REQUIREMENT => Could you return, word for word, the lines of the material from the one holding "scientific name: Erythemis simplicicollis" through the one holding "common name: Common jay", inclusive?

Stored items:
____

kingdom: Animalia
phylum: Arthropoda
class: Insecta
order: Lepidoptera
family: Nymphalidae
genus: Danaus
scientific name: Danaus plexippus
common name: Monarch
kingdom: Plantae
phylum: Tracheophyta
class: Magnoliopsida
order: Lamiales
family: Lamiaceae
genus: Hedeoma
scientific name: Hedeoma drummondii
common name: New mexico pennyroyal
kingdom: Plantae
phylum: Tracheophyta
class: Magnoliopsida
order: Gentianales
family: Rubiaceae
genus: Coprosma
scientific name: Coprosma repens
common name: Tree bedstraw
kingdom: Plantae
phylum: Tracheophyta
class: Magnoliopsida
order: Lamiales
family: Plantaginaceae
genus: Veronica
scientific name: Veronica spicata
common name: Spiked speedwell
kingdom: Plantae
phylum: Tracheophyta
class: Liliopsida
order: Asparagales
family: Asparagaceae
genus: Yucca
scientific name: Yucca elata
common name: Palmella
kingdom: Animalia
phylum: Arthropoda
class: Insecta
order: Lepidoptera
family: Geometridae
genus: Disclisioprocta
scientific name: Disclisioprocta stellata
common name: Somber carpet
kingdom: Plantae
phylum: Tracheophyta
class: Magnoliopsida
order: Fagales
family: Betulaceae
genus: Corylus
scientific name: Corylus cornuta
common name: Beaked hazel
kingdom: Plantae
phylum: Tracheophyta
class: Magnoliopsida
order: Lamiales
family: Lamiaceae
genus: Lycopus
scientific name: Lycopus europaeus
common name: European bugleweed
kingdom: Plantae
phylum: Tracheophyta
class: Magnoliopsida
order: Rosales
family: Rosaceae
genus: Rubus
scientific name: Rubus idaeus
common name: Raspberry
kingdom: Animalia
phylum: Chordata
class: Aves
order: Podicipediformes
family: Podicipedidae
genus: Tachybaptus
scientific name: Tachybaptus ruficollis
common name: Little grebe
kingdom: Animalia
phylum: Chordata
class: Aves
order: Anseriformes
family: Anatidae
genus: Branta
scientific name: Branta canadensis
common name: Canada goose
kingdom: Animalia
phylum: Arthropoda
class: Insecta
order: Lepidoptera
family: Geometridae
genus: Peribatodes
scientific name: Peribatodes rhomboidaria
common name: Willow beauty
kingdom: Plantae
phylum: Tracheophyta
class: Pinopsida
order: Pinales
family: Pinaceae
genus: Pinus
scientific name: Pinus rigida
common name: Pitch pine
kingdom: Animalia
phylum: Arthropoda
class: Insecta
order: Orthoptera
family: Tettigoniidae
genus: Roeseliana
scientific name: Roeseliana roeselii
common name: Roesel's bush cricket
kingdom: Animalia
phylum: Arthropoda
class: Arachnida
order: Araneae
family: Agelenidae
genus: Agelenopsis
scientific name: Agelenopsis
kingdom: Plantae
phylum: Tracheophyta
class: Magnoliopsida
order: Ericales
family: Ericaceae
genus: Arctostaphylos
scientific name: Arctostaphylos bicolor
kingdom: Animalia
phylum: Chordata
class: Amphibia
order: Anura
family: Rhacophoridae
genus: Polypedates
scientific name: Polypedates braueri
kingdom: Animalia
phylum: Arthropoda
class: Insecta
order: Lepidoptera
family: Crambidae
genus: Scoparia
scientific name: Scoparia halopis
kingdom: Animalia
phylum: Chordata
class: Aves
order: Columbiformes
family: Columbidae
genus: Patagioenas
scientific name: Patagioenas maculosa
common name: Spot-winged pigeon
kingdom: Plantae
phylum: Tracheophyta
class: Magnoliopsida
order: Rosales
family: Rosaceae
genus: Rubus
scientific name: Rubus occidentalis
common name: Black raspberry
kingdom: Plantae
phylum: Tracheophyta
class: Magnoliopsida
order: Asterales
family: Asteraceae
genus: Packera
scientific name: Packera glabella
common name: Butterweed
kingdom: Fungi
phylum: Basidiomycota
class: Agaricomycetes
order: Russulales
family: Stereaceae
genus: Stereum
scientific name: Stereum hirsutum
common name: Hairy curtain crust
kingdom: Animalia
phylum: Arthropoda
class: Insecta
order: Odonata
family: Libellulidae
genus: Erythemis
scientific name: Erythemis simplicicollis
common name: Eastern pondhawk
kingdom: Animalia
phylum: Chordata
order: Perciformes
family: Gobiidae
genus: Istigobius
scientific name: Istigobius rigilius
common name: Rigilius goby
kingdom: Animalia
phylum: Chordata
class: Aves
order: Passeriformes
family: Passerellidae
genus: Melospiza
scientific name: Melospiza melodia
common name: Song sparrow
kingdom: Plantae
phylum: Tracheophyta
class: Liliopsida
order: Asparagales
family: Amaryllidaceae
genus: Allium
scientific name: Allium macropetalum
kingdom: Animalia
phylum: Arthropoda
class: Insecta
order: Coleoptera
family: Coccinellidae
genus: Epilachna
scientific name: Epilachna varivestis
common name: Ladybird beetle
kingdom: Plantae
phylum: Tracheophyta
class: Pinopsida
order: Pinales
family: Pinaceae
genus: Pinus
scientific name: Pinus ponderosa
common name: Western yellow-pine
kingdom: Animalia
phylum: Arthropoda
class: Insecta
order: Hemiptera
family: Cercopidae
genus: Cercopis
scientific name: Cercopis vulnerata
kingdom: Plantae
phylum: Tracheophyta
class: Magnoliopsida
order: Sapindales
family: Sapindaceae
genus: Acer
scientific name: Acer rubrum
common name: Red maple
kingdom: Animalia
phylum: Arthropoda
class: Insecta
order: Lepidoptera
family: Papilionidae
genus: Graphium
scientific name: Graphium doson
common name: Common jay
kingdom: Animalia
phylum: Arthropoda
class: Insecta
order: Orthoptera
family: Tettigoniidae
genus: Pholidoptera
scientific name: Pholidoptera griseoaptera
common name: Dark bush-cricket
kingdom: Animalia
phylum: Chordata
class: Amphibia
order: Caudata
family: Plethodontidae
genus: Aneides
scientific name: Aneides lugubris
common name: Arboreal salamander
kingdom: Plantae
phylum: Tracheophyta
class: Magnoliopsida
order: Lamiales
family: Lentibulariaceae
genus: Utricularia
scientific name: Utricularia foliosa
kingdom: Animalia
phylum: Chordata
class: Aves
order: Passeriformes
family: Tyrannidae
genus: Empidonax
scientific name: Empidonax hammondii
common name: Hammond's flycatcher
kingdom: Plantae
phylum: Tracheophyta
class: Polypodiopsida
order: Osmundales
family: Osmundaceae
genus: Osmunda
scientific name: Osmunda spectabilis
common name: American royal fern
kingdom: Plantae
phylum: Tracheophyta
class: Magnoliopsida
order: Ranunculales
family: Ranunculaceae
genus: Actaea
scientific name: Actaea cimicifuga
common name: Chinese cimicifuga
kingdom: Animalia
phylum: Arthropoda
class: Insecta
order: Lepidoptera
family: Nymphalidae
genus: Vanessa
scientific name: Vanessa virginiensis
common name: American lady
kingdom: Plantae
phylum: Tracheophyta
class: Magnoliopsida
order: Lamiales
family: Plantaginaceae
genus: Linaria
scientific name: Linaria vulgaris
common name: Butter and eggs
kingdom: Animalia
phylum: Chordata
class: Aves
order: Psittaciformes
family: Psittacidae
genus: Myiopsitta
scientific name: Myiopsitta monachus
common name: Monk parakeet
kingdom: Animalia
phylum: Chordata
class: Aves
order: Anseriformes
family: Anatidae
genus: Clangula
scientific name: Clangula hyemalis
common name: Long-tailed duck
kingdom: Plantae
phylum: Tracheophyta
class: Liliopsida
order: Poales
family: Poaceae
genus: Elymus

____

FULL ANSWER =>
scientific name: Erythemis simplicicollis
common name: Eastern pondhawk
kingdom: Animalia
phylum: Chordata
order: Perciformes
family: Gobiidae
genus: Istigobius
scientific name: Istigobius rigilius
common name: Rigilius goby
kingdom: Animalia
phylum: Chordata
class: Aves
order: Passeriformes
family: Passerellidae
genus: Melospiza
scientific name: Melospiza melodia
common name: Song sparrow
kingdom: Plantae
phylum: Tracheophyta
class: Liliopsida
order: Asparagales
family: Amaryllidaceae
genus: Allium
scientific name: Allium macropetalum
kingdom: Animalia
phylum: Arthropoda
class: Insecta
order: Coleoptera
family: Coccinellidae
genus: Epilachna
scientific name: Epilachna varivestis
common name: Ladybird beetle
kingdom: Plantae
phylum: Tracheophyta
class: Pinopsida
order: Pinales
family: Pinaceae
genus: Pinus
scientific name: Pinus ponderosa
common name: Western yellow-pine
kingdom: Animalia
phylum: Arthropoda
class: Insecta
order: Hemiptera
family: Cercopidae
genus: Cercopis
scientific name: Cercopis vulnerata
kingdom: Plantae
phylum: Tracheophyta
class: Magnoliopsida
order: Sapindales
family: Sapindaceae
genus: Acer
scientific name: Acer rubrum
common name: Red maple
kingdom: Animalia
phylum: Arthropoda
class: Insecta
order: Lepidoptera
family: Papilionidae
genus: Graphium
scientific name: Graphium doson
common name: Common jay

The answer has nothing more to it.